São eles: o Rote Rose, o Roses, o Würgeengel e o Möbel Olfe, não distantes mais do que alguns passos um do outro. Mais do que gostaria ou possa controlar, costumo terminar minhas noites aqui. Ou começá-las. O ponto médio entre esses quatro endereços deve ser algo parecido com a minha casa na cidade.
O Rote Rose (Adalbertstraße, 90) é o único que fica aberto 24 horas. A freguesia é composta por mendigos (e seus cachorros que ganham mesada do governo), motoristas de táxi, traficantes, punks e malucos em geral.
Há um jukebox e uma daquelas maquininhas que cospem moedas com um sujeito na frente, não importa a hora. A cerveja é baratíssima e o Rote Rose é sempre diferente, sempre absurdo, sempre despropositado como o seu altar com anões e uma Branca de Neve. O teto é um tabuleiro de xadrez –e você deveria tomar cuidado com a sua carteira.
É complicado descrever o que é e o que se passa dentro do Roses (Oranienstraße, 187). As suas paredes de pelúcia rosa levam alguns a dizer que o bar lembra o interior de um útero gay -caso gays tivessem úteros, é claro. O décor queer é completado por bonecas, globos espelhados, pôsteres e uns 100 mil objetos aleatórios de decoração.
Apesar da temática, o público anda misturado (muitos turistas a depender da noite e está na moda falar mal do Roses), mas a garantia é sempre de calor, música dos anos 90 e lotação máxima. Um dos lugares mais interativos de Berlim, para o bem e para o mal. Faça amigos ou a guerra. E seja sempre muito gentil com a senhora por trás do balcão -você não vai querer arrumar confusão com ela.

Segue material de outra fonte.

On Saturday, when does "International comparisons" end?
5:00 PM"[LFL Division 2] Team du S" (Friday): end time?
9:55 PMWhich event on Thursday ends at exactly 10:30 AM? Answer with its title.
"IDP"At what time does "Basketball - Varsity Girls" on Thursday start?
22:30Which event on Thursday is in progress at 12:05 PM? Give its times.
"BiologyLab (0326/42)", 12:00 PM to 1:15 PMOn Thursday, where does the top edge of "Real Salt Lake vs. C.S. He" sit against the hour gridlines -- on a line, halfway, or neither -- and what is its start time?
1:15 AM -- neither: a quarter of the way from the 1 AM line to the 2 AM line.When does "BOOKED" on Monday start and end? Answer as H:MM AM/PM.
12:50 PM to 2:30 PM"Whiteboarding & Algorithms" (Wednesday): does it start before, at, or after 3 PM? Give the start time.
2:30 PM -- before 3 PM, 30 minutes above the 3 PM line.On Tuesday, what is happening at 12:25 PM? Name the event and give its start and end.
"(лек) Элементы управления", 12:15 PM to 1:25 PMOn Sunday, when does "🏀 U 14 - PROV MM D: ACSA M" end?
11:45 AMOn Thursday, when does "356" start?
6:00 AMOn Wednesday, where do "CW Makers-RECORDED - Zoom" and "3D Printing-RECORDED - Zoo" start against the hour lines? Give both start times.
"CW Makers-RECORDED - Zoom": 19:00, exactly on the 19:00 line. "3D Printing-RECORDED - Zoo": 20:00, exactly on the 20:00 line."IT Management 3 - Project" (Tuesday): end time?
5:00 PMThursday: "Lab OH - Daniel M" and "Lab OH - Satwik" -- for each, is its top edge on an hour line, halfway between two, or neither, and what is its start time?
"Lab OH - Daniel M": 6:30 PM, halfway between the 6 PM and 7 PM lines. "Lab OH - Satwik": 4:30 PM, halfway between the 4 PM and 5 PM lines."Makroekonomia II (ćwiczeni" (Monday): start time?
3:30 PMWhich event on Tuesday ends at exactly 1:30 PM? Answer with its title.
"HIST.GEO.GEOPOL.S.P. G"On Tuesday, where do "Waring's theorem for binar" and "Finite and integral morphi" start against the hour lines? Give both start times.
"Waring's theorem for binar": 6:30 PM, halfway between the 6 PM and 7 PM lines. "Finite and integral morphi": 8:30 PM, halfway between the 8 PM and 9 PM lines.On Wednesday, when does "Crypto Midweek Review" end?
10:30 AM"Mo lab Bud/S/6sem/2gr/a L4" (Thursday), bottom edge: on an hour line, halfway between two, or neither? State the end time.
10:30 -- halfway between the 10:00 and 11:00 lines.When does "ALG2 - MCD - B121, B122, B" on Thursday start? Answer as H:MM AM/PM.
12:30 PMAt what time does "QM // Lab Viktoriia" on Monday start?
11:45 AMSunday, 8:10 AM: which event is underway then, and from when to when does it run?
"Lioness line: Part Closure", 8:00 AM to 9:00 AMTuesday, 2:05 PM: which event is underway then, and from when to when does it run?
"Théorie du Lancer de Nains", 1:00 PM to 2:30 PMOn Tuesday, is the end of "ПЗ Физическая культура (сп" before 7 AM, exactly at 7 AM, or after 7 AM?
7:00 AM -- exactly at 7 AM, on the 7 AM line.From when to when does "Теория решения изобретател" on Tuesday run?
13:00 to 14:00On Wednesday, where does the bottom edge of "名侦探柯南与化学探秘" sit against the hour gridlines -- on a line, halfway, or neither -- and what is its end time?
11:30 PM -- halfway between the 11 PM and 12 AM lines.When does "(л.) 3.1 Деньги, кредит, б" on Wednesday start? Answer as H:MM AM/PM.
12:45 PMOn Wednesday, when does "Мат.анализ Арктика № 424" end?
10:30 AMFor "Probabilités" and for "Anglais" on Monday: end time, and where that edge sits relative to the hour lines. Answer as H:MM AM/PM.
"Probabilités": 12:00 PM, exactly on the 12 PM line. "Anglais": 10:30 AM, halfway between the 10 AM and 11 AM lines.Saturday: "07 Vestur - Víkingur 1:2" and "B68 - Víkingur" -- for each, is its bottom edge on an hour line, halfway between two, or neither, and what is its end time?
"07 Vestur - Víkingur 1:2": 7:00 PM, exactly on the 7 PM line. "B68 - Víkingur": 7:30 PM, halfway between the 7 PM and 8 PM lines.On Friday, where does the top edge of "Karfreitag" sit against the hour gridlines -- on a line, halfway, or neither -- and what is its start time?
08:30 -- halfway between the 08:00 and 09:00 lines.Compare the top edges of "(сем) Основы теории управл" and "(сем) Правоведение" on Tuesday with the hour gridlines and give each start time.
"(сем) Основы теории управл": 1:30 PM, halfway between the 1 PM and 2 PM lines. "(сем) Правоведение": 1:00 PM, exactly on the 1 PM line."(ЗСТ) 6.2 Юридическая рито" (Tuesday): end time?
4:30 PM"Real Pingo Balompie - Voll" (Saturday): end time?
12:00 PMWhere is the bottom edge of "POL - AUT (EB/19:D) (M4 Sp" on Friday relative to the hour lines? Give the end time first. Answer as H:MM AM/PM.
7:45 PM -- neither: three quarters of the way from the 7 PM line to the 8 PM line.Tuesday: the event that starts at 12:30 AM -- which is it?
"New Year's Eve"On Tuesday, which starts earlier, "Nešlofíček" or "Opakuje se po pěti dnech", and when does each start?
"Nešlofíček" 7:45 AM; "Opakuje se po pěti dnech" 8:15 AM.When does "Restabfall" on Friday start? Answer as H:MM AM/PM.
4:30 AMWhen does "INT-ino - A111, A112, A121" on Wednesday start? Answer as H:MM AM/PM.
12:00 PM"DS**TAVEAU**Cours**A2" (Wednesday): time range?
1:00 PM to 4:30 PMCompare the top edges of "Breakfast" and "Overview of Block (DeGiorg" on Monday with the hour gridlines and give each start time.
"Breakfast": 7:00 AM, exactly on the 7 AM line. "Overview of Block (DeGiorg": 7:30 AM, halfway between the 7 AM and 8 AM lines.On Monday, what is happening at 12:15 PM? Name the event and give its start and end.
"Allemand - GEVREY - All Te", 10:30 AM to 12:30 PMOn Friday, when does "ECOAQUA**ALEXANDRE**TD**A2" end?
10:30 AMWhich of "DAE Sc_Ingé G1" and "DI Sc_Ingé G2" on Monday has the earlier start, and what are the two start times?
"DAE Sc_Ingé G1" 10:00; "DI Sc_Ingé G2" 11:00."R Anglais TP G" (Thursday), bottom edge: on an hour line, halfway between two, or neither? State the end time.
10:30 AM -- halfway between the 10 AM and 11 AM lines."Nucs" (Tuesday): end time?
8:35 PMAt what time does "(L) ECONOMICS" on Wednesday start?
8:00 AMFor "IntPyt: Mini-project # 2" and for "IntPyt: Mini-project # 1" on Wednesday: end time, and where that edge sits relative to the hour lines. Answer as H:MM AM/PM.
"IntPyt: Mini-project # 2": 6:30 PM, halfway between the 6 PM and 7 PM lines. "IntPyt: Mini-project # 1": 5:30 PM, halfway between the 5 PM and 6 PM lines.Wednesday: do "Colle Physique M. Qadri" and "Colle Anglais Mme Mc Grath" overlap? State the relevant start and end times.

O Würgeengel (Dresdenerstraße, 122) tem esse nome em homenagem ao filme do Buñuel ("O Anjo Exterminador", 1962). Se no salão aristocrata da história os convidados se veem impedidos de sair, aqui é o contrário: anda cada vez mais difícil entrar no bar depois de nove da noite, já que ele vive lotado.
As paredes de veludo vermelho e os lustres dourados art déco seriam o destaque não fossem os coquetéis e o serviço impecáveis dos barmen. Dizem que a comida é ruim, mas quem vai num lugar desses para comer? Beba o Moscow Mule e o Mai Thai. Para começar.
O Möbel Olfe (Reichenbergerstraße, 177) fica nas galerias do NKZ (Neue Kreuzberger Zentrum), o conjunto habitacional lindamente horroroso que domina a paisagem do Kotti. Esse complexo de apartamentos populares construído nos anos 70 ainda é habitado majoritariamente por turcos ou descendentes.
O bar emprestou o nome de uma velha loja de móveis que funcionava ali -e cujo resto de letreiro ainda pode se ver no topo do prédio. A maioria dos seus habutués beberá cerveja, mas você não deveria perder os shots de vodka polonesa ou russa. Recentemente botaram um grande cartaz na porta para avisar os turistas: "Homo bar". Bem, se você se incomoda com isso, não deveria estar em Berlim. Ou nesse planeta.